Print

Print


RE: [METS] Checksum

Carl,

In my opinion, checksums at the essence file level should be a secondary tool for file integrity in a digital repository.  I believe the primary tool for file integrity should be some form of EDAC applied to the AIP or its components.  Checksums tell you something is broke but they can't fix it.  EDAC such as Reed-Solomon not only tells you when something is amiss but can also fix single bit and burst errors as well.

Have a great weekend,
Neil

-----Original Message-----
From: Carl Fleischhauer [mailto:[log in to unmask]]
Sent: Friday, March 15, 2002 8:38 AM
To: [log in to unmask]
Subject: Re: [METS] Checksum


Thanks for the dialog, MacKenzie.  In our theorizing here at LC, we have
wished for a file integrity monitoring tool, and pictured a system that
checks and rechecks a file/object over time.  We seek reassurance about
the integrity of our objects over the long haul.

Now: how does that relate to METS?  Ummm.  If METS was the metadata for an
OAIS AIP, then there might be an argument that the "original" checksum (or
equivalent) is parked there, with the object.  The job of the monitoring
system would be to run comparisons and alert the owner when a change is
noticed.  In addition, you would probably want the system to keep a log of
when the comparisons were made.  Now, in such a system, is it useful or
needful to know the date when the original checksum (or equivalent) was
created?  I'd be curious to hear your thoughts.

Carl Fleischhauer
Library of Congress

On Thu, 14 Mar 2002, MacKenzie Smith wrote:

> In the better late than never category, I've tried to think of any problems
> with this
> proposal and can't, except the general caveat that it *is* possible to take
> generalization to an absurd extreme, however in this case it makes sense to me
> to go for a general solution over a specific one since I agree that there
> will be
> other checksum algorithms and we shouldn't make invalid presumptions.

* [TASK REQUIREMENTS]
**A.** Decide whether each of the following agrees with the checksum thread, answering yes or no and quoting the words from the thread that settle it. (i) Neil holds that checksums can repair the errors they detect. (ii) Carl's message was sent on a Friday in March 2002. (iii) MacKenzie Smith prefers a general solution to a specific one for this proposal.
**B.** Carry the checksum thread on from its last line, keeping to the quoted-reply style of MacKenzie Smith's message.

* [THE DATA]
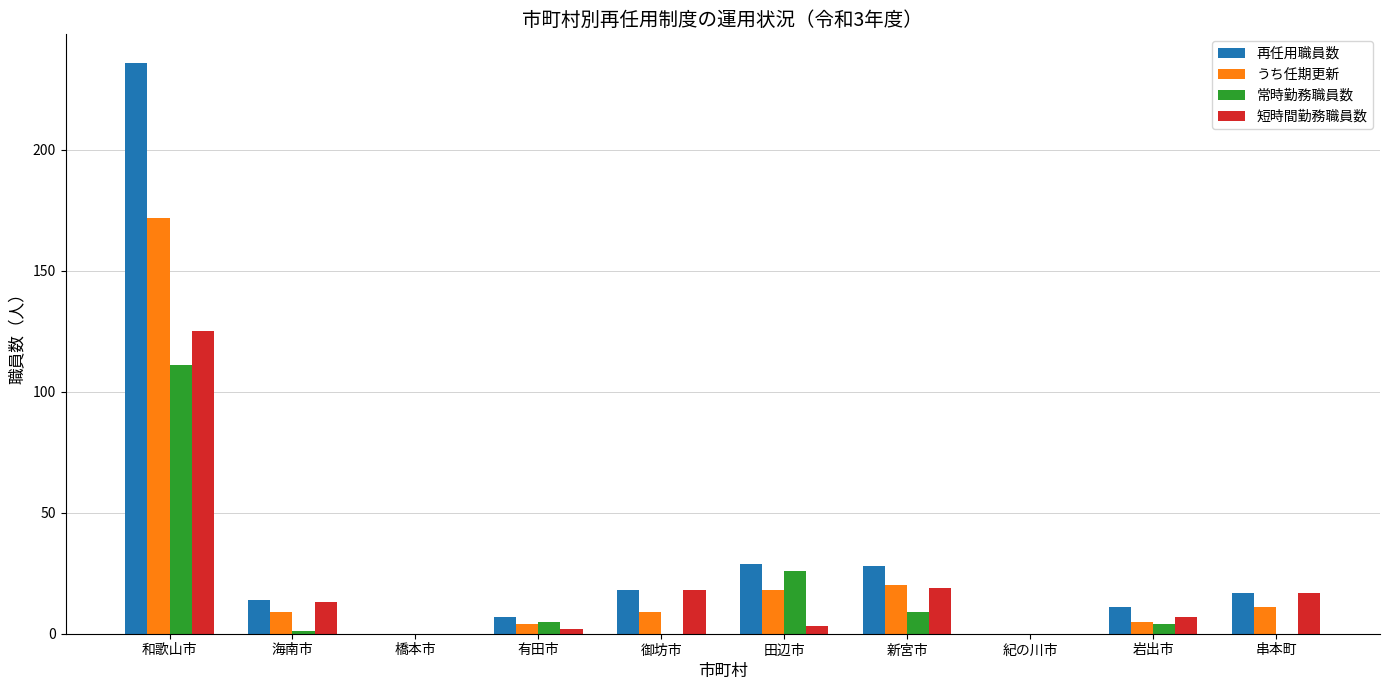

At which category does the chart reach its peak across all series?

和歌山市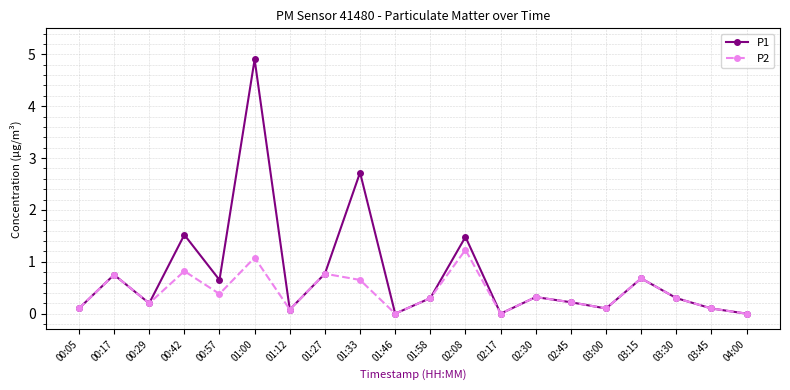

What is the maximum value for P2?

1.2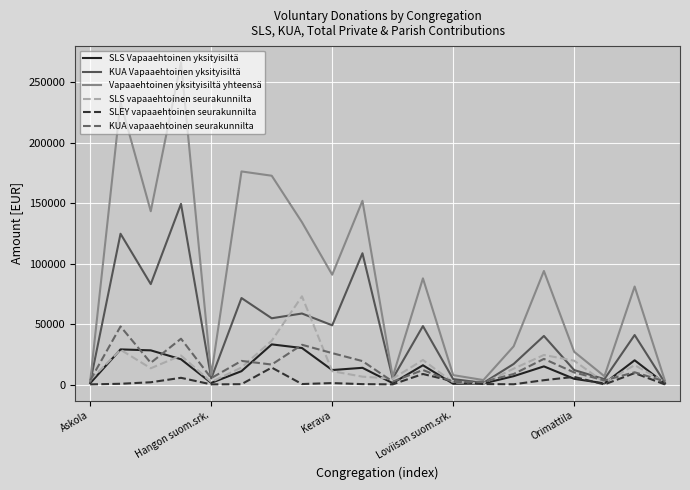

What is the minimum value for SLS Vapaaehtoinen yksityisiltä?

610.3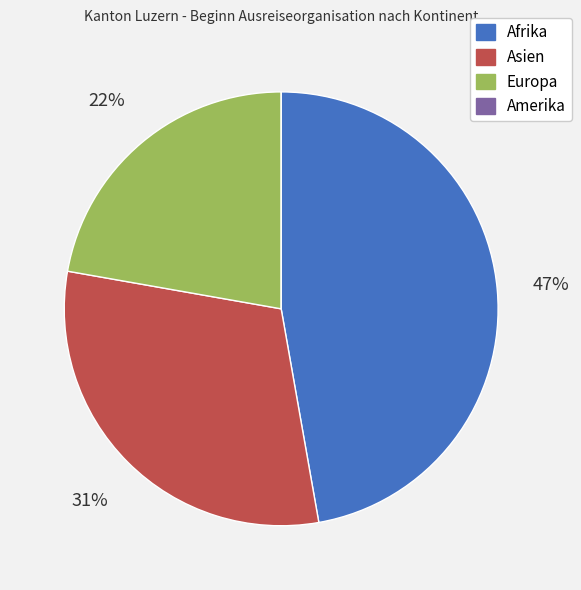

Is Asien the majority of the pie?

No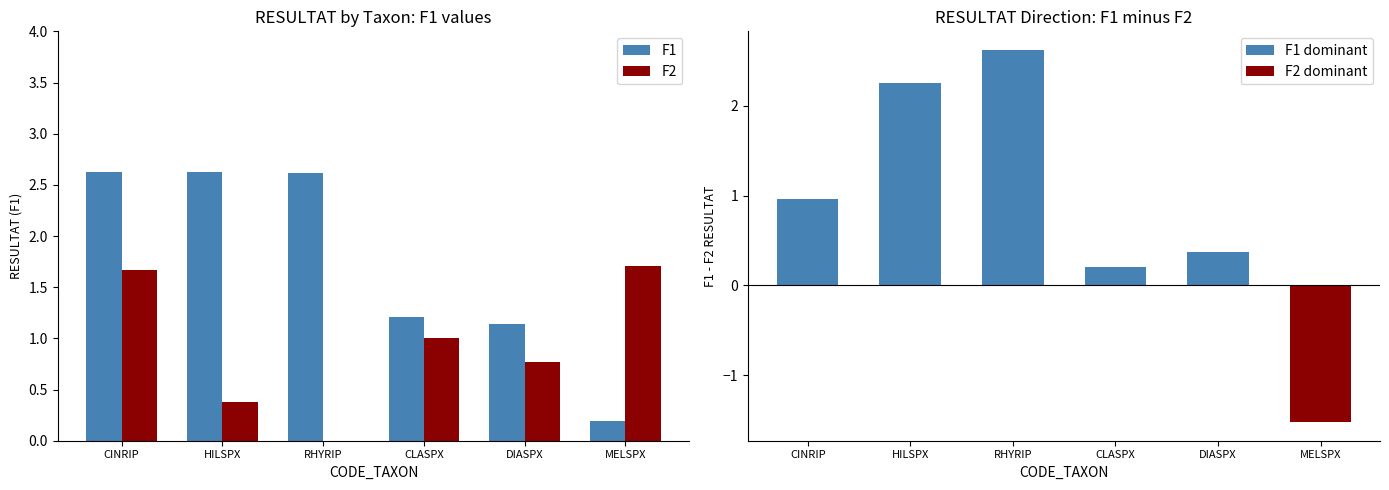

What is the lowest value of the F1 series?

0.2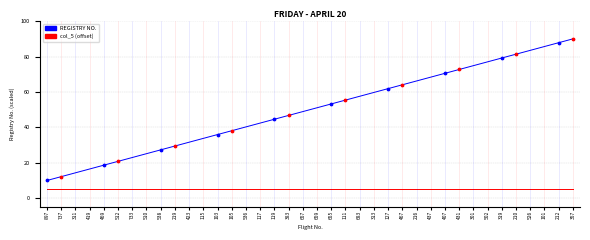

What is the spread (max minus min) of values at 502?

72.0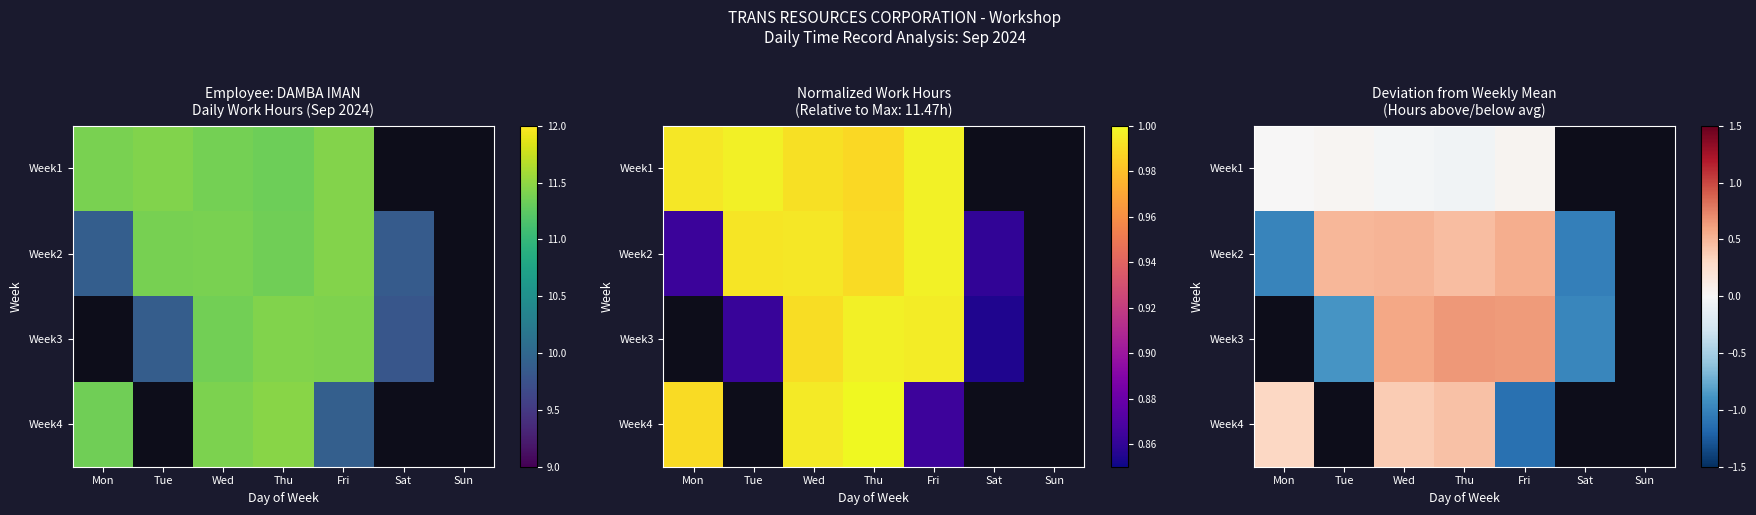

How many values in the Week4 series are below 0?

1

* [RESPONSES TO THE TASKS]
**A.**
(i) No: "Checksums tell you something is broke but they can't fix it."
(ii) Yes: "Sent: Friday, March 15, 2002 8:38 AM"
(iii) Yes: "to go for a general solution over a specific one"

**B.**
>
> Could we, pehaps, have an optional attribute of checksumtype, and if that
> attribute is missing, but there is a checksum, assume it's an MD5?
>
> And what on earth would the benefit of a checksum create date be?
>
> MacKenzie/
>
> At 09:57 AM 3/5/2002 -0500, Robin Wendler wrote:
> >One of the general questions that came out of the recent
> >(and soon to be documented, I swear) meeting on technical metadata for
> >audio was about the METS <checksum> attribute of the <file> element.
> >Right now, this is defined explicitly as MD5, but there are now and
> >undoubtedly will continue to be other checksum algorithms in use. We were
> >wondering whether it would be better/possible to generalize this in METS,
> >providing for the checksum type, value, and create date. It seems better
> >to raise this now, rather before we hit the big Version 1.0.
> >
> >What do others think about this?
> >
> >-- Robin
> >
> >Robin Wendler  ........................     work  (617) 495-3724
> >Office for Information Systems  .......     fax   (617) 495-0491
> >Harvard University Library  ...........     [log in to unmask]
> >Cambridge, MA, USA 02138  .............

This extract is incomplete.